[Entries taken from a collection]
——

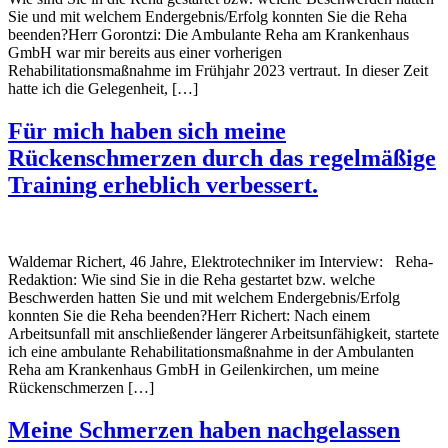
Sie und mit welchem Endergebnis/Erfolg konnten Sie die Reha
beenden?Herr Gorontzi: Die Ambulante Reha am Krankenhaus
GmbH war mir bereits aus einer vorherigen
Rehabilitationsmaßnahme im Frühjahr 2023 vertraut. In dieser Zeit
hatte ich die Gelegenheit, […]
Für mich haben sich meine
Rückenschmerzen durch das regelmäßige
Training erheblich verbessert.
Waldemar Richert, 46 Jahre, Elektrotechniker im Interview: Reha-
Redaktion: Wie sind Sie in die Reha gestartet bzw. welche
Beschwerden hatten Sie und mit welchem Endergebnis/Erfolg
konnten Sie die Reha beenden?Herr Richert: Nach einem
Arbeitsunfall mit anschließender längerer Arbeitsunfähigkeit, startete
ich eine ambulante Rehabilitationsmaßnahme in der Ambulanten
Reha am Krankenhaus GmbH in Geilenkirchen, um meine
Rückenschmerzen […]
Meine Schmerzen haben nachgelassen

——

Aim of the task: A word-for-word repetition of the data above, without pictures, is the expected answer.

Task output:
Sie und mit welchem Endergebnis/Erfolg konnten Sie die Reha
beenden?Herr Gorontzi: Die Ambulante Reha am Krankenhaus
GmbH war mir bereits aus einer vorherigen
Rehabilitationsmaßnahme im Frühjahr 2023 vertraut. In dieser Zeit
hatte ich die Gelegenheit, […]
Für mich haben sich meine
Rückenschmerzen durch das regelmäßige
Training erheblich verbessert.
Waldemar Richert, 46 Jahre, Elektrotechniker im Interview: Reha-
Redaktion: Wie sind Sie in die Reha gestartet bzw. welche
Beschwerden hatten Sie und mit welchem Endergebnis/Erfolg
konnten Sie die Reha beenden?Herr Richert: Nach einem
Arbeitsunfall mit anschließender längerer Arbeitsunfähigkeit, startete
ich eine ambulante Rehabilitationsmaßnahme in der Ambulanten
Reha am Krankenhaus GmbH in Geilenkirchen, um meine
Rückenschmerzen […]
Meine Schmerzen haben nachgelassen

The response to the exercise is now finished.